Saturday, May 8, 2010

Footstompin'/Wish I Could Shimmy Like My Sister Kate


via Zamboni

Is there a DVD collection of musical guests from the Dick Cavett show? There are some amazing performances to be had there.

I had heard this 1974 performance before (on the poorly put together but indispensable RarestOneBowie comp), but never seen it. The obviously exciting thing about this recording is that the opening guitar riff (which is pretty much completely unrelated to The Flares' original version of the song) ended up being used, almost identically, for "Fame" the following year. As the Baronette has frequently pointed out to me, Carlos Alomar is one of the best, most inventive rhythm guitarists of all time, despite the fact that no one ever really talks about him.

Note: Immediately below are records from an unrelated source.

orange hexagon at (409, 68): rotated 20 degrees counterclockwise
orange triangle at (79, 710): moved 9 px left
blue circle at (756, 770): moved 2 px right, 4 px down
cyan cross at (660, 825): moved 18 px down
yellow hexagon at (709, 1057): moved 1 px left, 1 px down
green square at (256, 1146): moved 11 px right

A few other things I'd like to mention:

This is by far the roughest I've ever heard Bowie's voice sound, and I've heard his voice sound a lot of different ways in different recordings dating from anywhere in the past forty-six years. It sounds amazing, and it's a very different kind of amazing than the usual Bowie amazing.

Check out Ava Cherry's wonderful dancing (and skirt! and jacket! and hair! and beauty!), first seen at about 1:39 and then visible again (first only as a shadow) starting at 2:38. (If you want to see her do more, like, say, sing, there's also the performance of "Young Americans" from the same episode.)

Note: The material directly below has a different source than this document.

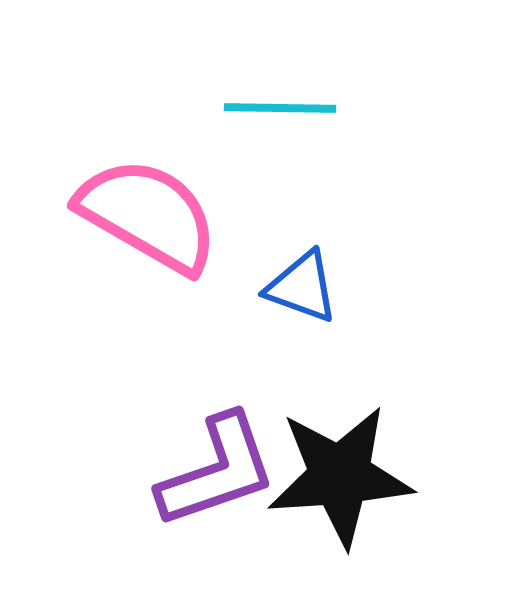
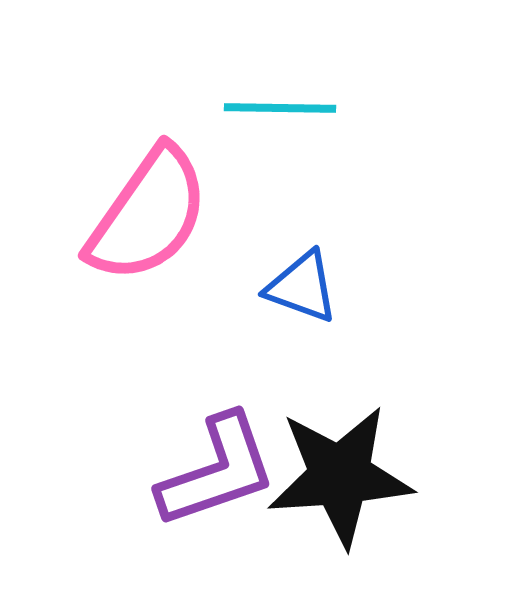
pink semicircle: rotated 95 degrees clockwise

And finally, it's just a little minor accidental detail, but: I am absolutely in love with how the very first clap from the audience at the end is perfectly in rhythm with the foot stompin' that ends the song.

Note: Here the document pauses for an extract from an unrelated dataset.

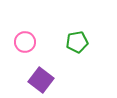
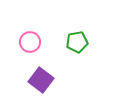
pink circle: moved 5 px right
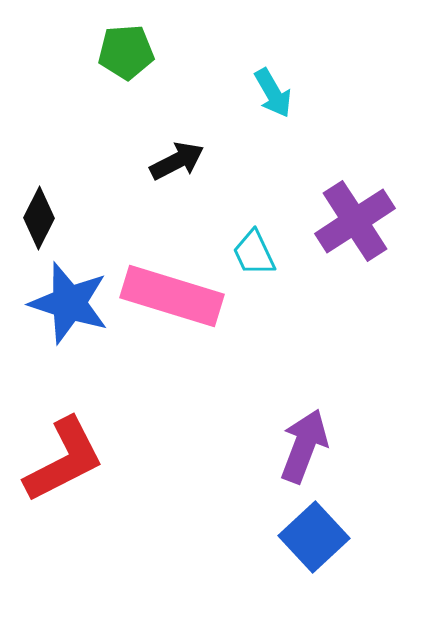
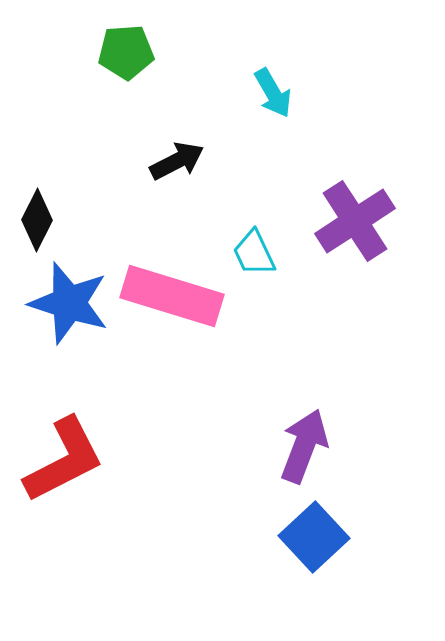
black diamond: moved 2 px left, 2 px down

And now that I've discussed how damned enjoyable the music is, let's have some dull social analysis.

The whole Young Americans period (and the fantastic* album itself) is an interesting chapter in the white people stealing Black music story. Judging from interviews at the time** (or actually just after), Bowie was consciously, explicitly toying with the narrative; he seems to take a perverse joy in pointing out that just a few years prior this album could never have been considered "soul" and talking about how "dangerous" disco is--and yet how much he loves it--less than a year after "Fame" was his biggest hit. Young Americans, he says, is "the squashed remains of ethnic music as it survives in the age of Muzak*** rock, written and sung by a white limey." And it's true. And yet many seriously respectable "ethnic" musicians--Luther Vandross, for example--took part in its creation. And yet, again, it is fantastic music. The best possible reaction to this music, if we're being responsible, is ambivalence, but I am incapable of doing anything other than embracing it wholeheartedly.

With Young Americans, Bowie secured the complicity of Black and white alike on both the side of performer (Lennon and Vandross, remember; and Carlos Alomar was poached from the house band at The Apollo) and audience, all the while reminding everyone that what he was doing was in fact racist theft. I honestly can't decide if this is reprehensible or admirable. It's definitely impressive.

That it all happened right around the same time as his notorious obsession with fascism and Nazi mysticism makes it all the more fascinating.

*Barring the inexplicably awful cover of "Across the Universe" in which John Lennon himself participated and which is nonetheless unlistenable.
**Though of course you can never rely too much on Bowie interviews; there's another more recent one where he says the primary thing his fans pay him to do is lie to them. Speaking as an embarrassingly huge fan, I can't say he's wrong.
***The mention of Muzak, incidentally, is interesting, coming as it does in this period just a few months before he begins working intensively with Brian Eno, who is, essentially, the inventor of ambient music. Ambient and Muzak are of course not the same thing, but there is a very strong relationship.

1 comment:

Richard said...

I guess I don't see this kind of thing as racist theft... people appropriate musical forms all the time. I'd read your other post on the topic of white people stealing music, and, though I agree with the points about the credit white musicians got, for innovation and whatnot, I was less sure about music itself. That is, it seems to me the musicians knew what the score was, and that influence and "thievery" went all around. (Didn't James Brown lift the riff from "Fame"?)

On the other hand, I've never liked this album, the completely awesome title track and the not quite as awesome "Fame" aside. (Also, somehow I didn't know about Bowie's Nazi fixation.... though I guess that imagery was pretty common among punks back in the 70s too.)